The report, made public on Tuesday afternoon at the behest of the Treasury Select Committee (TSC), confirmed that one out of six (roughly 16%) of SME business owners in its restructuring arm, received “inappropriate treatment” which caused “material financial distress”, contradicting the bank’s claim that this behaviour was limited to a few individuals.
The news comes days before RBS is due to release its final results. The FTSE 100 bank’s share price closed only slightly lower on Tuesday, down 0.40% at 274.5p per share. While shares spiked initially the following morning, they were back down at 274.8p by mid-morning.
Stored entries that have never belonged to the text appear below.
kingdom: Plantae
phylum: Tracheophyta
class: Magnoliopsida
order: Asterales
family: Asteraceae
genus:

The unredacted report follows the release of the “Just Hit Budget!” memo, made public last month, which hinted at the systematic nature of the bank’s seedy tactics toward struggling small business owners. The memo, written in 2009, revealed how RBS staff were encouraged to “let customers hang themselves”, called “basket case” clients “time consuming but remunerative” and reinforced “missed opportunities mean missed bonuses”.
In turning the internal letter over to the TSC, RBS chief executive Ross McEwan stressed that the note was penned by a junior manager who no longer works for the bank.
The report “shines a light on the gruesome culture within GRG in its dealing with RBS business customers,” commented Laith Khalaf, senior analyst at Hargreaves Lansdown. “It paints a very sorry picture of the excesses of the banking industry during the financial crisis and in its aftermath.”
However, the report stressed that not all the allegations made by government adviser Lawrence Tomlinson, which sparked a Financial Conduct Authority investigation three years ago, were valid.
Tomlinson accused RBS of treating its GRG unit, designed to help struggling businesses in the aftermath of the global financial crisis, as its own personal profit centre, referring businesses solely for the purpose of generating revenue through excessive fees and interest rate payments.
He also alleged that the presence of global head of GRG, Derek Sach, on the acquisition committee of the bank’s property arm West Register was a clear conflict of interest.
The report “did not find that defaults were engineered to transfer businesses to GRG simply to generate revenue for RBS through fees, increase margins and the acquisition of undervalued assets”.
“But, equally importantly, overall we did find that RBS’s SME customers were poorly served by GRG.”
Specifically, it said that GRG failed to place appropriate weight on turnaround options for customers, did not explain pricing decisions following transfer to the restructuring arm, did not make “appropriate and robust valuations” and failed to identify customer complaints and handle them fairly.
The report prepared for the FCA also supports Tomlinson’s claim that there were “fundamental conflicts between the underlying objectives of GRG” and that its management failed to address any conflicts of interest with other areas within the bank, including the West Register unit.
Though “misconduct has been a significant millstone for the banking industry and its customers”, the current sector is “more sober than it was, and while misconduct still does occur, the most egregious transgressions look to be in the rear view mirror,” added Khalaf.
“Those past misdemeanours are nonetheless still causing problems, with RBS currently bracing for a multi-billion dollar fine from the US Department of Justice. Once this lands however, RBS will have put to bed many of the most significant legacy issues that have dogged the bank since the financial crisis and can start to focus more on the future.”
RBS will publish its final figures for 2017 on 23 February, rounding out a week of bank results.